═══ Recorded information ═══

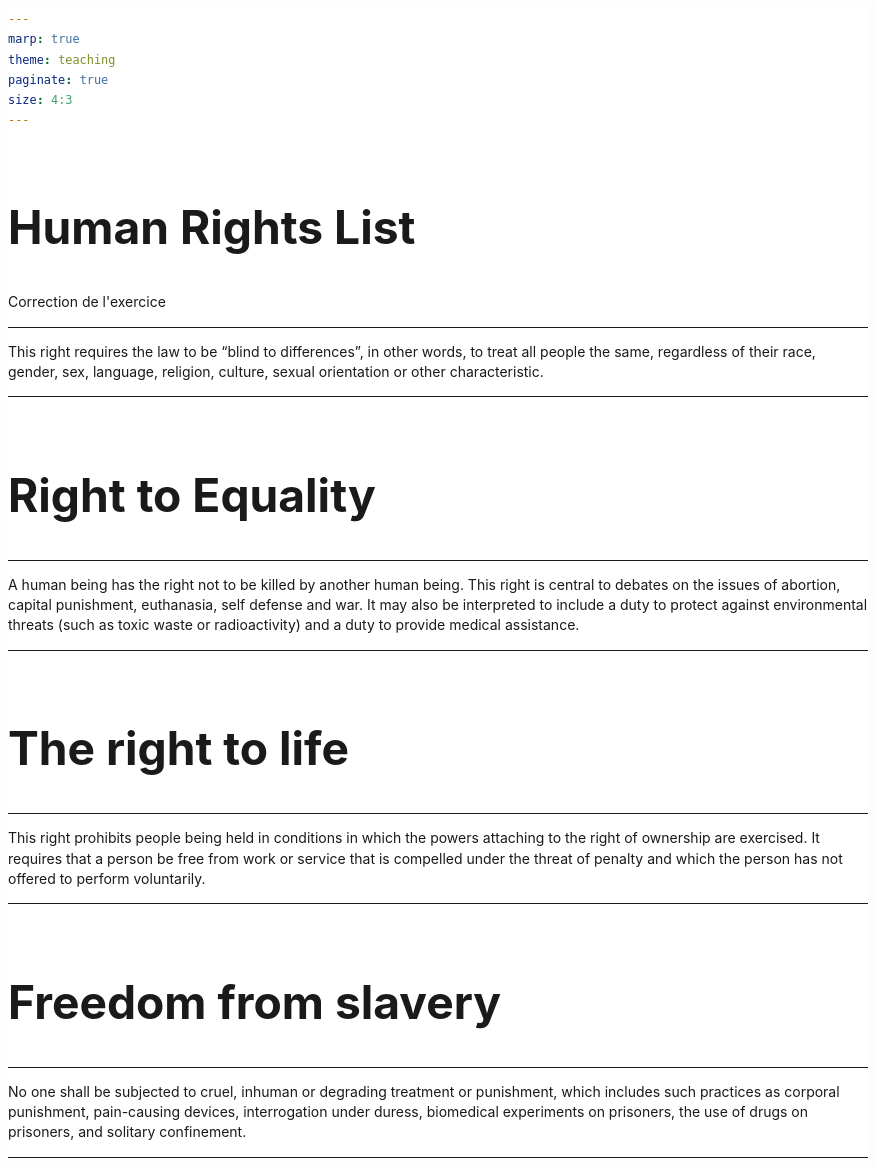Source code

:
 ```yaml
---
marp: true
theme: teaching
paginate: true
size: 4:3
---
```



<style scoped>
h1 {font-size:330%!important;}
</style>

# Human Rights List
Correction de l'exercice

---

This right requires the law to be “blind to differences”, in other words, to treat all people the same, regardless of their race, gender, sex, language, religion, culture, sexual orientation or other characteristic.

---

# Right to Equality

---

A human being has the right not to be killed by another human being. This right is central to debates on the issues of abortion, capital punishment, euthanasia, self defense and war. It may also be interpreted to include a duty to protect against environmental threats (such as toxic waste or radioactivity) and a duty to provide medical assistance.

---

# The right to life

---

This right prohibits people being held in conditions in which the powers attaching to the right of ownership are exercised. It requires that a person be free from work or service that is compelled under the threat of penalty and which the person has not offered to perform voluntarily.

---

# Freedom from slavery

---

No one shall be subjected to cruel, inhuman or degrading treatment or punishment, which includes such practices as corporal punishment, pain-causing devices, interrogation under duress, biomedical experiments on prisoners, the use of drugs on prisoners, and solitary confinement.

---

═══

Assigned task: The response consists of the data above printed line for line, with no pictures.

Solution to this problem:
Source code

:
 ```yaml
---
marp: true
theme: teaching
paginate: true
size: 4:3
---
```



<style scoped>
h1 {font-size:330%!important;}
</style>

# Human Rights List
Correction de l'exercice

---

This right requires the law to be “blind to differences”, in other words, to treat all people the same, regardless of their race, gender, sex, language, religion, culture, sexual orientation or other characteristic.

---

# Right to Equality

---

A human being has the right not to be killed by another human being. This right is central to debates on the issues of abortion, capital punishment, euthanasia, self defense and war. It may also be interpreted to include a duty to protect against environmental threats (such as toxic waste or radioactivity) and a duty to provide medical assistance.

---

# The right to life

---

This right prohibits people being held in conditions in which the powers attaching to the right of ownership are exercised. It requires that a person be free from work or service that is compelled under the threat of penalty and which the person has not offered to perform voluntarily.

---

# Freedom from slavery

---

No one shall be subjected to cruel, inhuman or degrading treatment or punishment, which includes such practices as corporal punishment, pain-causing devices, interrogation under duress, biomedical experiments on prisoners, the use of drugs on prisoners, and solitary confinement.

---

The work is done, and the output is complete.